Als Antwort auf: / In reply to: Re: YABRL: Aristarch 4.37 scores slightly less than Aristarch 4.21 geschrieben von: / posted by: Kurt Utzinger at 05 February 2004 07:25:49:
I am much more interested in knowing difference
of playing strength at 40'/40 or 90m+30s or
120'/40 than at 5m+2s and would like to see
such comparisons.
Kurt
Me too!
The underlying question is: How can we obtain good estimates of the playing strength of engines with _limited_ computing resources? It is agreed that the ultimate way to test would be to have a large number of games at longer time controls, but for doing this properly in an acceptable timeframe, this would require five to ten identical computers, which not all of us can afford ....
With these constraints in mind we have 3 choices:
1) Selective matches between engines (List vs. Ruffian, then Aristarch vs. Shredder etc.) at long time controls. This is certainly interesting, but gives only selective information, not an overall picture.
2) A rating list with relatively few games at long time controls, which results in a list with wide error margins.
3) A rating list at shorter time controls, but higher number of games, which results in a list with narrow error margins, although of course under Blitz conditions.
All approaches are ok and interesting, I went for number 3. I did number 2 a while ago (rating list not posted), but I simply realised that still having error margins of 60 to 70 after half a year is not what I want and does not help me too much in measuring the real playing strength.
I do believe that there is a correlation between Blitz performance and performance at longer time controls, in fact my rating list looks quite similar to other lists at longer time controls (with some notable exceptions), which supports this assumption. It is also no coincidence that I test with an increment of 2 seconds, because this eliminates some of the typical Blitz factors: big influence of time management, high number of wins on time and the instant moves at the end of a long game.

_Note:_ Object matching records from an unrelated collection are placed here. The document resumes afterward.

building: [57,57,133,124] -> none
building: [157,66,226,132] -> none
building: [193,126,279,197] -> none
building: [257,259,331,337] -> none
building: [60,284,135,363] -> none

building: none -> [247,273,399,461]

There are of course the exceptions of the Blitz experts (Delfi, Pepito, Yace, Amyan, Knightdreamer etc.) which go down in rating lists with longer time controls, but such tendencies are either known already or can be spotted with a few selective additional matches at longer time controls, leading overall to a pretty good picture where each engine fits.

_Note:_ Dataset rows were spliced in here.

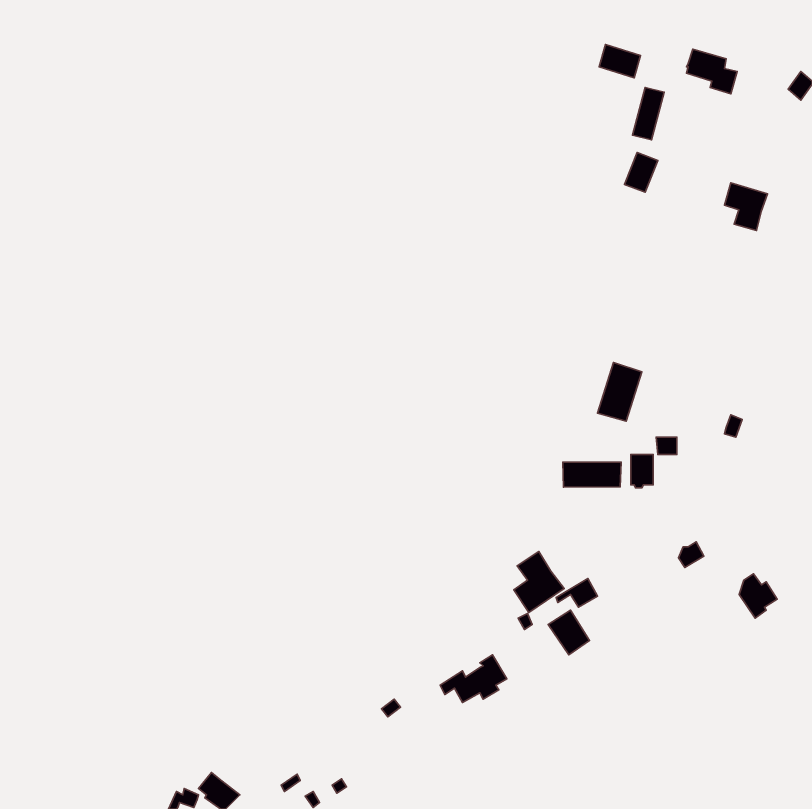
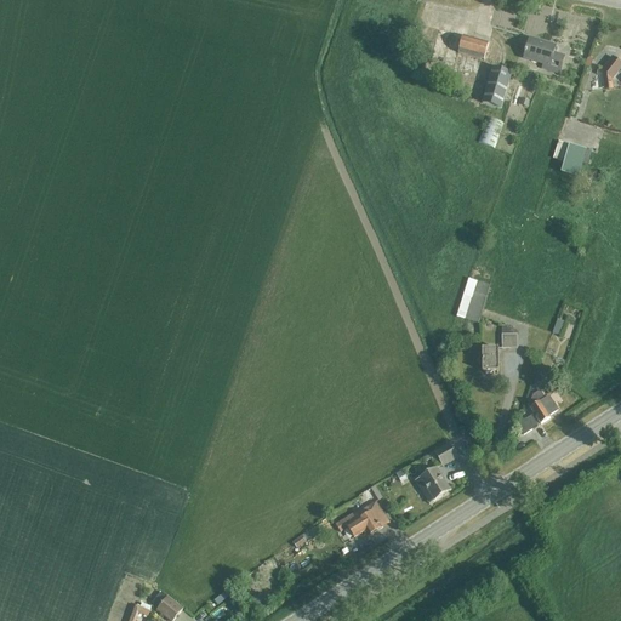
building: [563,462,621,487] -> none
building: [514,551,564,613] -> none
building: [739,574,777,618] -> [529,388,558,422]

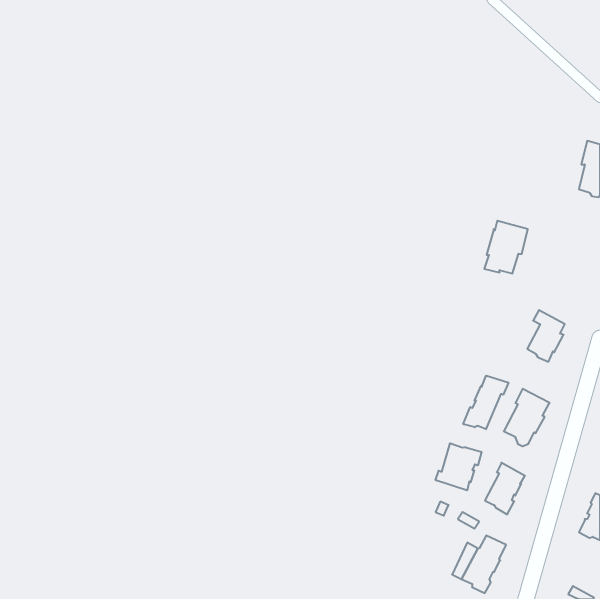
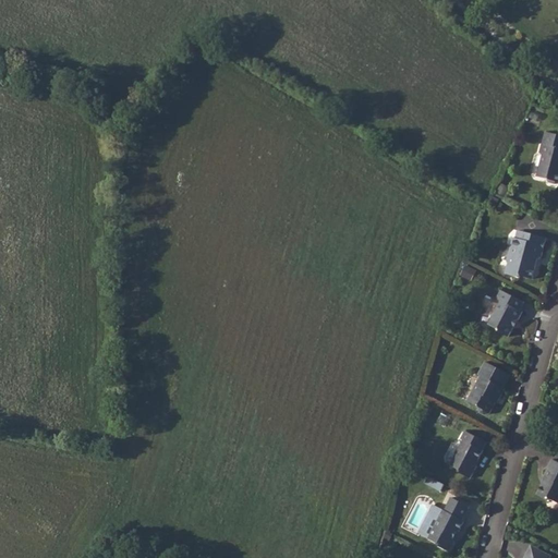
building: [484,221,528,274] -> [506,229,546,278]
building: [463,376,508,429] -> none
building: [436,443,481,490] -> none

E.g. for El Chinito 3.25 which I have currently running: At the moment probably not too many of us know where El Chinito 3.25 really fits, after the Blitz results we will have some idea. A few additional matches at longer time controls against some of the more balanced engines, such as Ruffian or Aristarch, and comparing El Chinito's performance with its performance against the same opponents in Blitz would finally give a pretty good picture of the characteristics of El Chinito.
Robert